Transcribed page contents:
=== Begin Enclosure ===

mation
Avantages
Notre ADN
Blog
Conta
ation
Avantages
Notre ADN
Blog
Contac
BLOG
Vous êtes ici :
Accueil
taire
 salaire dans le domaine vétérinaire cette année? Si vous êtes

=== End Enclosure ===
=== Begin Enclosure ===

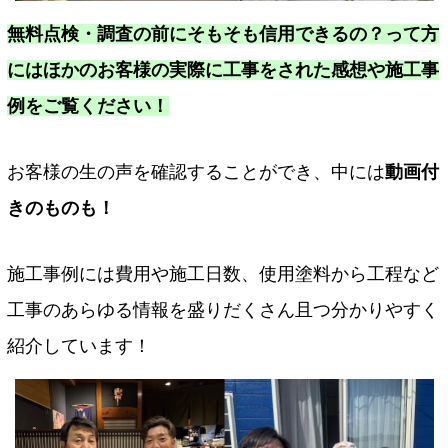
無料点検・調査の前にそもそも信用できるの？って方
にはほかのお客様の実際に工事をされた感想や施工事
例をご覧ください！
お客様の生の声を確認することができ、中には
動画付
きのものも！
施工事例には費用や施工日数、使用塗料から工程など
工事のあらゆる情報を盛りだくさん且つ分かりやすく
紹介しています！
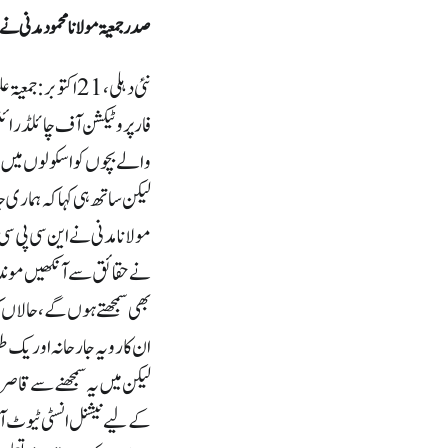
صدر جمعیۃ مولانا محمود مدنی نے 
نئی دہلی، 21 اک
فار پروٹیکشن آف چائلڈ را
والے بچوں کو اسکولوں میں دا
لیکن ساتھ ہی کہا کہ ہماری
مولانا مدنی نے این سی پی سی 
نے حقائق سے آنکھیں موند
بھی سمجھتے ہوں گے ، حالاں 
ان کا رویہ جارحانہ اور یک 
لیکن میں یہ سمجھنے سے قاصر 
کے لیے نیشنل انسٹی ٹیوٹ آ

=== End Enclosure ===

Task goal:
Give again exactly, and only, the lines above starting at the one with "بھی سمجھتے ہوں گے ، حالاں" and ending at the one with "کے لیے نیشنل انسٹی ٹیوٹ آ".

Your response:
بھی سمجھتے ہوں گے ، حالاں 
ان کا رویہ جارحانہ اور یک 
لیکن میں یہ سمجھنے سے قاصر 
کے لیے نیشنل انسٹی ٹیوٹ آ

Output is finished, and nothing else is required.